* _Assigned task_
Every record must come back unchanged, apart from the pictures, which are dropped.

* _Dataset entries_
--

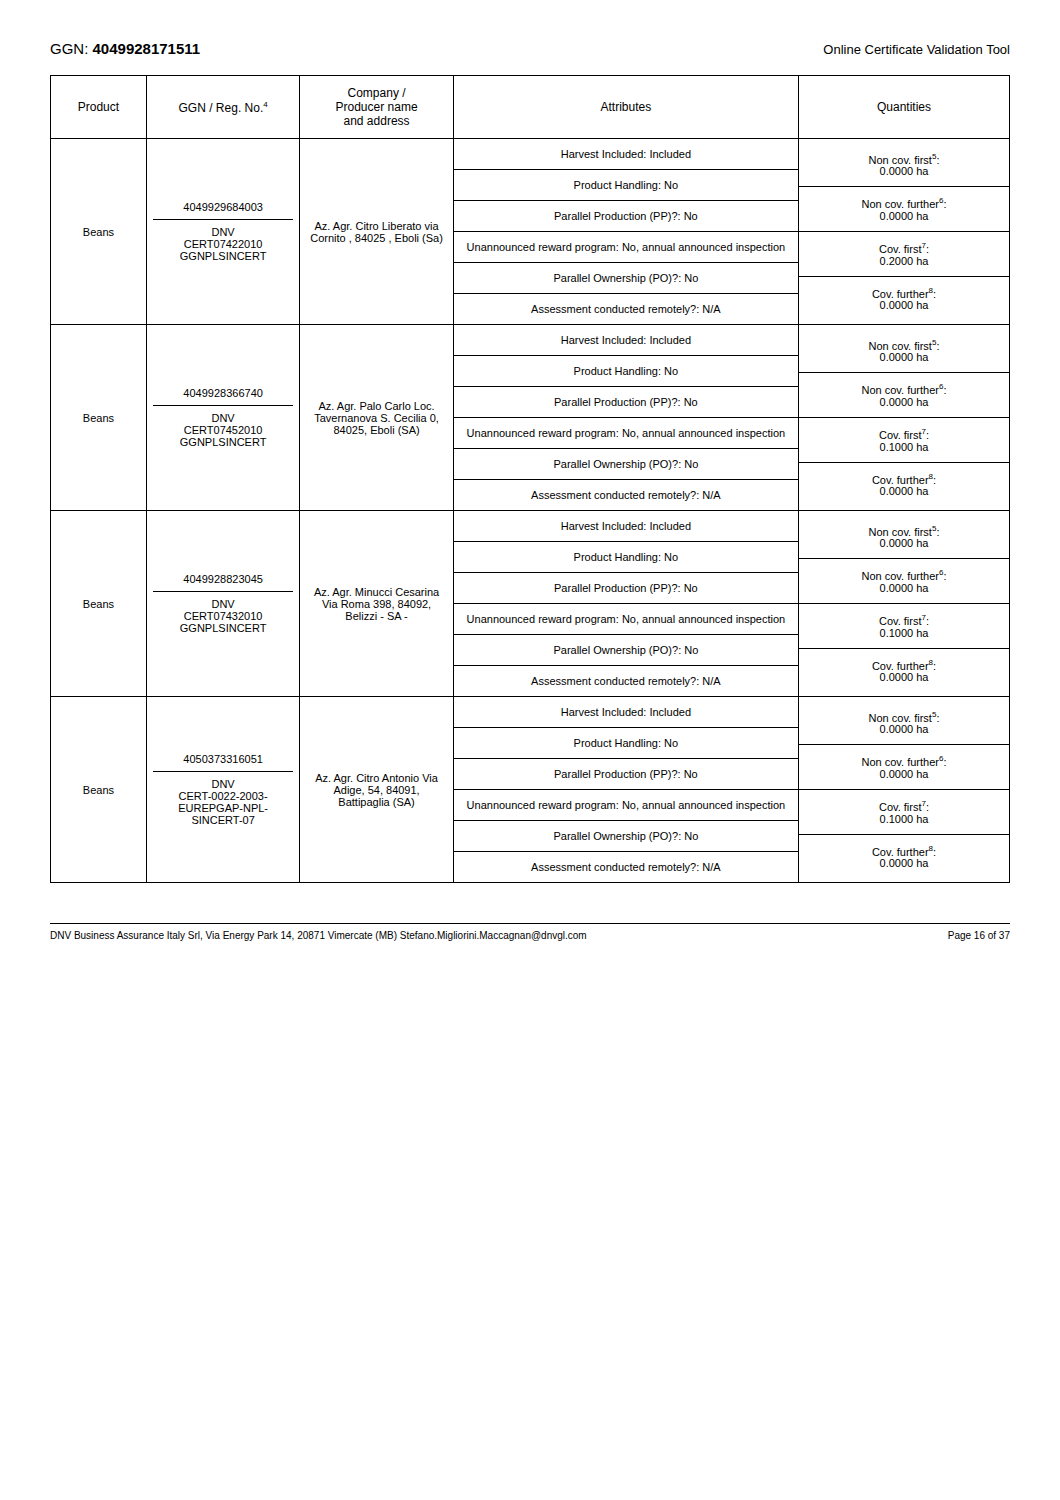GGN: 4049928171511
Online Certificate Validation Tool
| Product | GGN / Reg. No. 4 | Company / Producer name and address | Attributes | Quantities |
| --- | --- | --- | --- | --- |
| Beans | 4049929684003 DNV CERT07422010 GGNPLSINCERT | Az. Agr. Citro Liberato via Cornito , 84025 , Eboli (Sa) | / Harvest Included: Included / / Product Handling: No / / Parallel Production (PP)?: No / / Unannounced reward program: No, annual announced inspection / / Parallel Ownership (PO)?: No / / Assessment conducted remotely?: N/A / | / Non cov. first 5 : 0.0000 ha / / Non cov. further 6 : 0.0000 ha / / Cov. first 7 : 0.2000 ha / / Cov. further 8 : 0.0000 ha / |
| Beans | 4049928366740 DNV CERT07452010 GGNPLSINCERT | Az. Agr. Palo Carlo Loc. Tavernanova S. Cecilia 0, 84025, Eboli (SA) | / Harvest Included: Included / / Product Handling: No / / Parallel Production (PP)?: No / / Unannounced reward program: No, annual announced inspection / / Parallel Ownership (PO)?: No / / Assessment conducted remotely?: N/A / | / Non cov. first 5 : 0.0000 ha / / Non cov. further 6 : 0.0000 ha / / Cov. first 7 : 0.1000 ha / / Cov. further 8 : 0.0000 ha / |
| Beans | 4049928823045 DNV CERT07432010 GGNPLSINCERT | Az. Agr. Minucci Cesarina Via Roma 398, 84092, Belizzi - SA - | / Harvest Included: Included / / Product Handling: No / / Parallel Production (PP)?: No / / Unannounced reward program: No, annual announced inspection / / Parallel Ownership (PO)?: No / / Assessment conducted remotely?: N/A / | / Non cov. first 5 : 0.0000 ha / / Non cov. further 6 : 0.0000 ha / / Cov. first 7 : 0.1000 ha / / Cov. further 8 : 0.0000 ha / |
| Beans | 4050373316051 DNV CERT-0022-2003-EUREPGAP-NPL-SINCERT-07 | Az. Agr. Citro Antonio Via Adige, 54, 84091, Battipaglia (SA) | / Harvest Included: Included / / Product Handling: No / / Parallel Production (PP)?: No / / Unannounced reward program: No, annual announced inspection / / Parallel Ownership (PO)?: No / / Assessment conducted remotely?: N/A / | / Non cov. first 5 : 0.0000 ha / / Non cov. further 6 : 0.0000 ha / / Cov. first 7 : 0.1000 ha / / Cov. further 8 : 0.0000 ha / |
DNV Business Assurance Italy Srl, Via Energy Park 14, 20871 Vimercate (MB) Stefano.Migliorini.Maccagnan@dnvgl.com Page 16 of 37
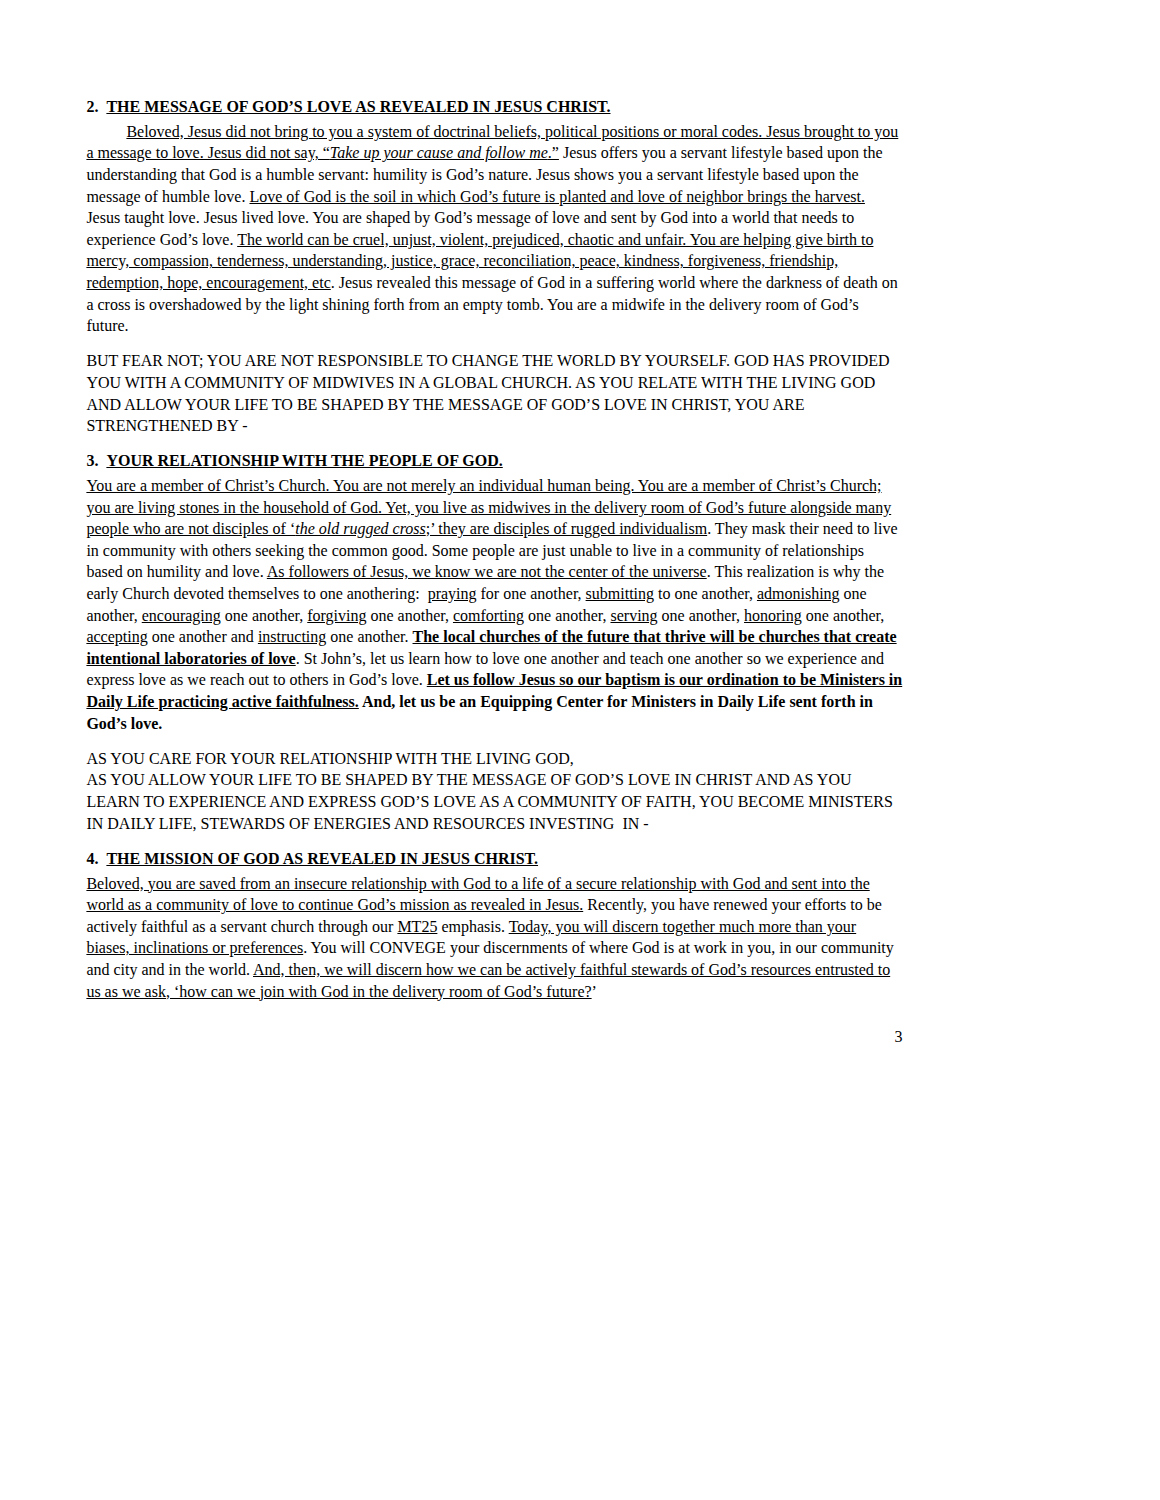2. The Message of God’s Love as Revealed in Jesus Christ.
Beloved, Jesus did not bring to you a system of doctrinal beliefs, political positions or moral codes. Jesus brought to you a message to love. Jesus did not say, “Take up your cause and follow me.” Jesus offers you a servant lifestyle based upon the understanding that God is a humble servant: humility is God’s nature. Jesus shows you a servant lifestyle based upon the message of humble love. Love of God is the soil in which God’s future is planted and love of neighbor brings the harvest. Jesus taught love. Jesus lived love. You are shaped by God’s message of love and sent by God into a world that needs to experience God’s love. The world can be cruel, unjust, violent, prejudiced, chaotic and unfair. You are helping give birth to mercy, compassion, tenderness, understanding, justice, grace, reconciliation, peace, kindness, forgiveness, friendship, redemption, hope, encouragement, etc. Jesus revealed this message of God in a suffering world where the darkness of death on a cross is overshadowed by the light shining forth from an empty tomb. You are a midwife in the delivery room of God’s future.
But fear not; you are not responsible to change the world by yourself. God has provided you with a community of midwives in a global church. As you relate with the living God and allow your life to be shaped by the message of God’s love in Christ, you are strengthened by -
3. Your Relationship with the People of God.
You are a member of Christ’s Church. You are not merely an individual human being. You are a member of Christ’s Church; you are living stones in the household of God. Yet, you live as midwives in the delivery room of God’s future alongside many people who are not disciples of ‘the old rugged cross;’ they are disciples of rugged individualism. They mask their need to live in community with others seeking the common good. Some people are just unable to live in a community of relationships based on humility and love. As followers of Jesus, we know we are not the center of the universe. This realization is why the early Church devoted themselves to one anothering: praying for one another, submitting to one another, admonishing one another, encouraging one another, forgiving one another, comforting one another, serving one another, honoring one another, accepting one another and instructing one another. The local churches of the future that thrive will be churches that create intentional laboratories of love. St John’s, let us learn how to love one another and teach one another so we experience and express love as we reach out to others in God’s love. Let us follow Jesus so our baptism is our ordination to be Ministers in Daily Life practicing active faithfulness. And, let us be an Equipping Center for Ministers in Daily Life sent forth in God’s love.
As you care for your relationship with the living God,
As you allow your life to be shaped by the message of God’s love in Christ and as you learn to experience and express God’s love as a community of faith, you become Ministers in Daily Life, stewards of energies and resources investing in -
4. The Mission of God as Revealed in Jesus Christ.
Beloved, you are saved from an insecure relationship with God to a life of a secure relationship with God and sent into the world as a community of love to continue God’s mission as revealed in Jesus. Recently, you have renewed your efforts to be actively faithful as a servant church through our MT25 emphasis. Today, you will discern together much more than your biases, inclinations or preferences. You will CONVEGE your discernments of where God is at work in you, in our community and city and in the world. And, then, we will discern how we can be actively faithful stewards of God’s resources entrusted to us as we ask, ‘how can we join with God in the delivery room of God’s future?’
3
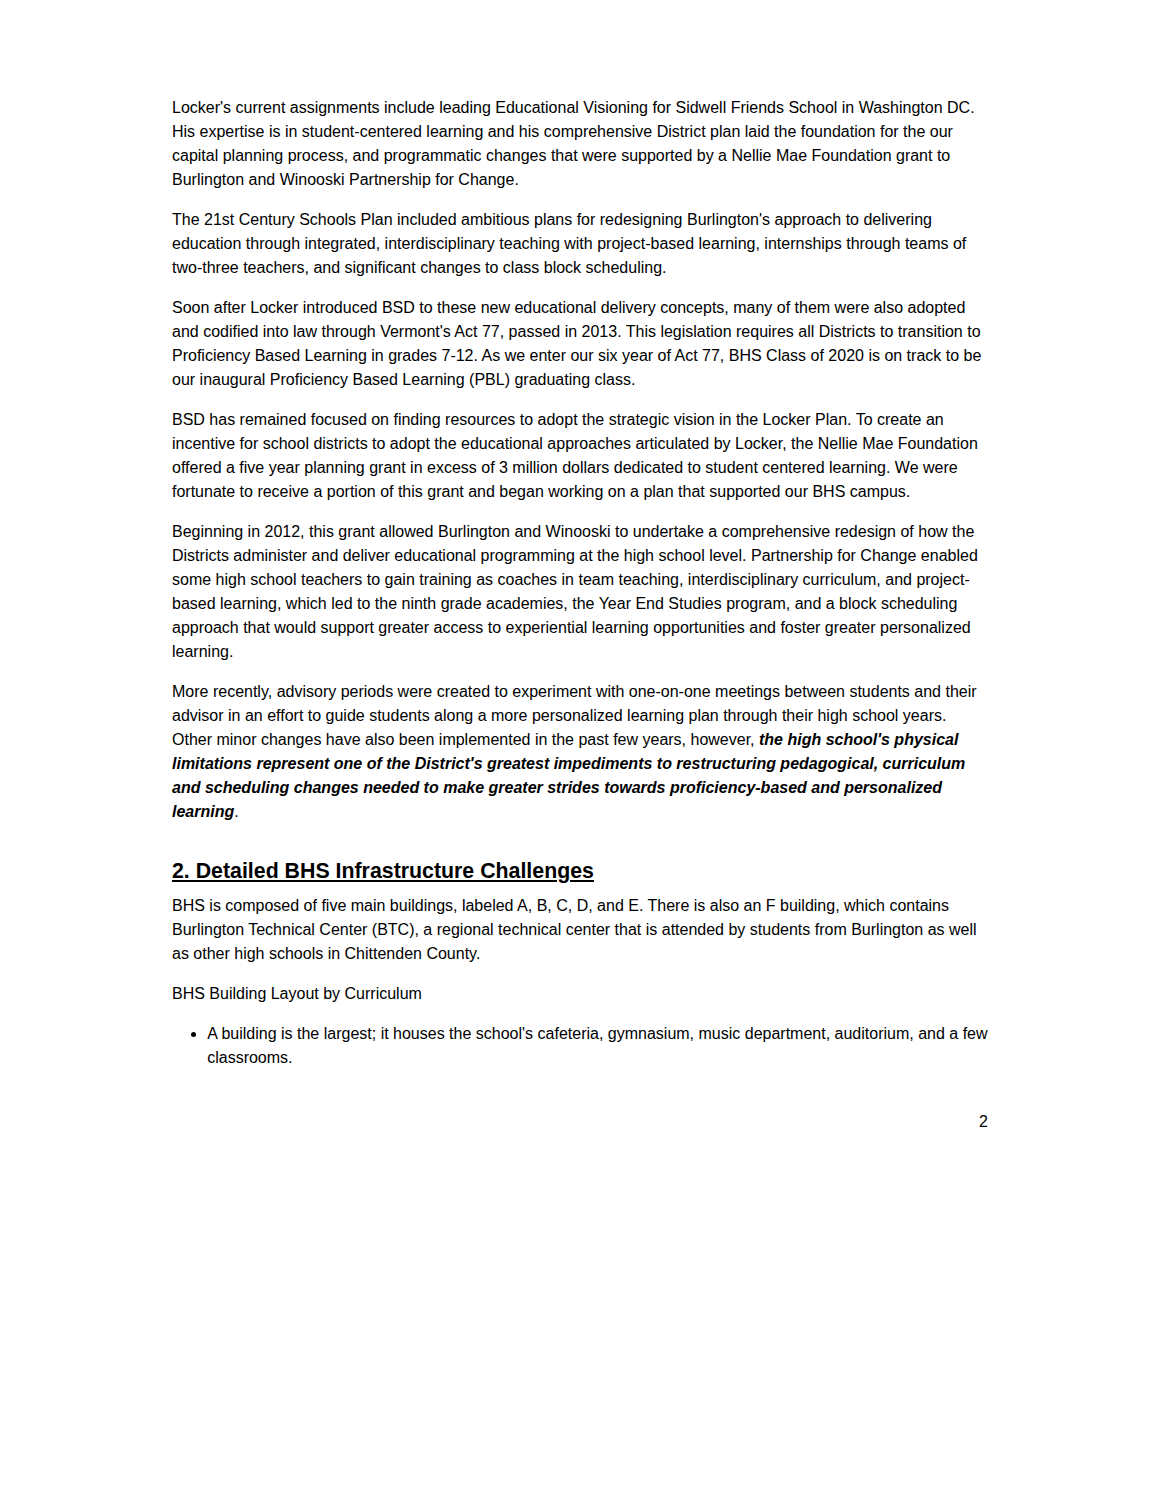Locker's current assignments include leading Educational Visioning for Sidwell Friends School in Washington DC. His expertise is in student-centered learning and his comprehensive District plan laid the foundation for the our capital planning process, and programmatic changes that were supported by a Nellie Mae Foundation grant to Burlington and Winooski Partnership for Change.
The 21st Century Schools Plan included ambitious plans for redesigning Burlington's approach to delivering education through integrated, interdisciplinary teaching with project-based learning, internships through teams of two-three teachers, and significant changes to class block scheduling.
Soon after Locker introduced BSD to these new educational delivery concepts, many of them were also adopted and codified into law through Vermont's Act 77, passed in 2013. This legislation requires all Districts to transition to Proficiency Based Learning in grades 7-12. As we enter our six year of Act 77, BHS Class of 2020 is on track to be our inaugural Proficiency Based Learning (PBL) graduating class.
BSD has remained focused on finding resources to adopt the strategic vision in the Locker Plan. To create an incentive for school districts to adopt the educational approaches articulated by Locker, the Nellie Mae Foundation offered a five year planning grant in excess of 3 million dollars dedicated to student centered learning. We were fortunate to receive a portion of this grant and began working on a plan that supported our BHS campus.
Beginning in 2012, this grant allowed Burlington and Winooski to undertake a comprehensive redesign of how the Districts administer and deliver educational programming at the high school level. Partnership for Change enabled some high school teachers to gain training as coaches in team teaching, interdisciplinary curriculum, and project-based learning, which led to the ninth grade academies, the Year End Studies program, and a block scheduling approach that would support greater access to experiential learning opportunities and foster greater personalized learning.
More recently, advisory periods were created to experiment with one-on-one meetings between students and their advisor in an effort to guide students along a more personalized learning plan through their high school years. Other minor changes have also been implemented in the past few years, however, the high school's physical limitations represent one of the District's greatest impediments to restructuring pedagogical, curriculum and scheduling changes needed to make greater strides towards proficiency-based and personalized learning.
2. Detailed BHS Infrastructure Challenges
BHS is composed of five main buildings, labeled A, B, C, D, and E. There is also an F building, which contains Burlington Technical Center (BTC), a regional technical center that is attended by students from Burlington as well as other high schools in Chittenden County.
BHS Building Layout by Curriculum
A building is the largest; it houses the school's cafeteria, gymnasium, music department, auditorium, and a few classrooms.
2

--

* _Reply to the exercise_
GGN: 4049928171511
Online Certificate Validation Tool
| Product | GGN / Reg. No. 4 | Company / Producer name and address | Attributes | Quantities |
| --- | --- | --- | --- | --- |
| Beans | 4049929684003 DNV CERT07422010 GGNPLSINCERT | Az. Agr. Citro Liberato via Cornito , 84025 , Eboli (Sa) | / Harvest Included: Included / / Product Handling: No / / Parallel Production (PP)?: No / / Unannounced reward program: No, annual announced inspection / / Parallel Ownership (PO)?: No / / Assessment conducted remotely?: N/A / | / Non cov. first 5 : 0.0000 ha / / Non cov. further 6 : 0.0000 ha / / Cov. first 7 : 0.2000 ha / / Cov. further 8 : 0.0000 ha / |
| Beans | 4049928366740 DNV CERT07452010 GGNPLSINCERT | Az. Agr. Palo Carlo Loc. Tavernanova S. Cecilia 0, 84025, Eboli (SA) | / Harvest Included: Included / / Product Handling: No / / Parallel Production (PP)?: No / / Unannounced reward program: No, annual announced inspection / / Parallel Ownership (PO)?: No / / Assessment conducted remotely?: N/A / | / Non cov. first 5 : 0.0000 ha / / Non cov. further 6 : 0.0000 ha / / Cov. first 7 : 0.1000 ha / / Cov. further 8 : 0.0000 ha / |
| Beans | 4049928823045 DNV CERT07432010 GGNPLSINCERT | Az. Agr. Minucci Cesarina Via Roma 398, 84092, Belizzi - SA - | / Harvest Included: Included / / Product Handling: No / / Parallel Production (PP)?: No / / Unannounced reward program: No, annual announced inspection / / Parallel Ownership (PO)?: No / / Assessment conducted remotely?: N/A / | / Non cov. first 5 : 0.0000 ha / / Non cov. further 6 : 0.0000 ha / / Cov. first 7 : 0.1000 ha / / Cov. further 8 : 0.0000 ha / |
| Beans | 4050373316051 DNV CERT-0022-2003-EUREPGAP-NPL-SINCERT-07 | Az. Agr. Citro Antonio Via Adige, 54, 84091, Battipaglia (SA) | / Harvest Included: Included / / Product Handling: No / / Parallel Production (PP)?: No / / Unannounced reward program: No, annual announced inspection / / Parallel Ownership (PO)?: No / / Assessment conducted remotely?: N/A / | / Non cov. first 5 : 0.0000 ha / / Non cov. further 6 : 0.0000 ha / / Cov. first 7 : 0.1000 ha / / Cov. further 8 : 0.0000 ha / |
DNV Business Assurance Italy Srl, Via Energy Park 14, 20871 Vimercate (MB) Stefano.Migliorini.Maccagnan@dnvgl.com Page 16 of 37
2. The Message of God’s Love as Revealed in Jesus Christ.
Beloved, Jesus did not bring to you a system of doctrinal beliefs, political positions or moral codes. Jesus brought to you a message to love. Jesus did not say, “Take up your cause and follow me.” Jesus offers you a servant lifestyle based upon the understanding that God is a humble servant: humility is God’s nature. Jesus shows you a servant lifestyle based upon the message of humble love. Love of God is the soil in which God’s future is planted and love of neighbor brings the harvest. Jesus taught love. Jesus lived love. You are shaped by God’s message of love and sent by God into a world that needs to experience God’s love. The world can be cruel, unjust, violent, prejudiced, chaotic and unfair. You are helping give birth to mercy, compassion, tenderness, understanding, justice, grace, reconciliation, peace, kindness, forgiveness, friendship, redemption, hope, encouragement, etc. Jesus revealed this message of God in a suffering world where the darkness of death on a cross is overshadowed by the light shining forth from an empty tomb. You are a midwife in the delivery room of God’s future.
But fear not; you are not responsible to change the world by yourself. God has provided you with a community of midwives in a global church. As you relate with the living God and allow your life to be shaped by the message of God’s love in Christ, you are strengthened by -
3. Your Relationship with the People of God.
You are a member of Christ’s Church. You are not merely an individual human being. You are a member of Christ’s Church; you are living stones in the household of God. Yet, you live as midwives in the delivery room of God’s future alongside many people who are not disciples of ‘the old rugged cross;’ they are disciples of rugged individualism. They mask their need to live in community with others seeking the common good. Some people are just unable to live in a community of relationships based on humility and love. As followers of Jesus, we know we are not the center of the universe. This realization is why the early Church devoted themselves to one anothering: praying for one another, submitting to one another, admonishing one another, encouraging one another, forgiving one another, comforting one another, serving one another, honoring one another, accepting one another and instructing one another. The local churches of the future that thrive will be churches that create intentional laboratories of love. St John’s, let us learn how to love one another and teach one another so we experience and express love as we reach out to others in God’s love. Let us follow Jesus so our baptism is our ordination to be Ministers in Daily Life practicing active faithfulness. And, let us be an Equipping Center for Ministers in Daily Life sent forth in God’s love.
As you care for your relationship with the living God,
As you allow your life to be shaped by the message of God’s love in Christ and as you learn to experience and express God’s love as a community of faith, you become Ministers in Daily Life, stewards of energies and resources investing in -
4. The Mission of God as Revealed in Jesus Christ.
Beloved, you are saved from an insecure relationship with God to a life of a secure relationship with God and sent into the world as a community of love to continue God’s mission as revealed in Jesus. Recently, you have renewed your efforts to be actively faithful as a servant church through our MT25 emphasis. Today, you will discern together much more than your biases, inclinations or preferences. You will CONVEGE your discernments of where God is at work in you, in our community and city and in the world. And, then, we will discern how we can be actively faithful stewards of God’s resources entrusted to us as we ask, ‘how can we join with God in the delivery room of God’s future?’
3
Locker's current assignments include leading Educational Visioning for Sidwell Friends School in Washington DC. His expertise is in student-centered learning and his comprehensive District plan laid the foundation for the our capital planning process, and programmatic changes that were supported by a Nellie Mae Foundation grant to Burlington and Winooski Partnership for Change.
The 21st Century Schools Plan included ambitious plans for redesigning Burlington's approach to delivering education through integrated, interdisciplinary teaching with project-based learning, internships through teams of two-three teachers, and significant changes to class block scheduling.
Soon after Locker introduced BSD to these new educational delivery concepts, many of them were also adopted and codified into law through Vermont's Act 77, passed in 2013. This legislation requires all Districts to transition to Proficiency Based Learning in grades 7-12. As we enter our six year of Act 77, BHS Class of 2020 is on track to be our inaugural Proficiency Based Learning (PBL) graduating class.
BSD has remained focused on finding resources to adopt the strategic vision in the Locker Plan. To create an incentive for school districts to adopt the educational approaches articulated by Locker, the Nellie Mae Foundation offered a five year planning grant in excess of 3 million dollars dedicated to student centered learning. We were fortunate to receive a portion of this grant and began working on a plan that supported our BHS campus.
Beginning in 2012, this grant allowed Burlington and Winooski to undertake a comprehensive redesign of how the Districts administer and deliver educational programming at the high school level. Partnership for Change enabled some high school teachers to gain training as coaches in team teaching, interdisciplinary curriculum, and project-based learning, which led to the ninth grade academies, the Year End Studies program, and a block scheduling approach that would support greater access to experiential learning opportunities and foster greater personalized learning.
More recently, advisory periods were created to experiment with one-on-one meetings between students and their advisor in an effort to guide students along a more personalized learning plan through their high school years. Other minor changes have also been implemented in the past few years, however, the high school's physical limitations represent one of the District's greatest impediments to restructuring pedagogical, curriculum and scheduling changes needed to make greater strides towards proficiency-based and personalized learning.
2. Detailed BHS Infrastructure Challenges
BHS is composed of five main buildings, labeled A, B, C, D, and E. There is also an F building, which contains Burlington Technical Center (BTC), a regional technical center that is attended by students from Burlington as well as other high schools in Chittenden County.
BHS Building Layout by Curriculum
A building is the largest; it houses the school's cafeteria, gymnasium, music department, auditorium, and a few classrooms.
2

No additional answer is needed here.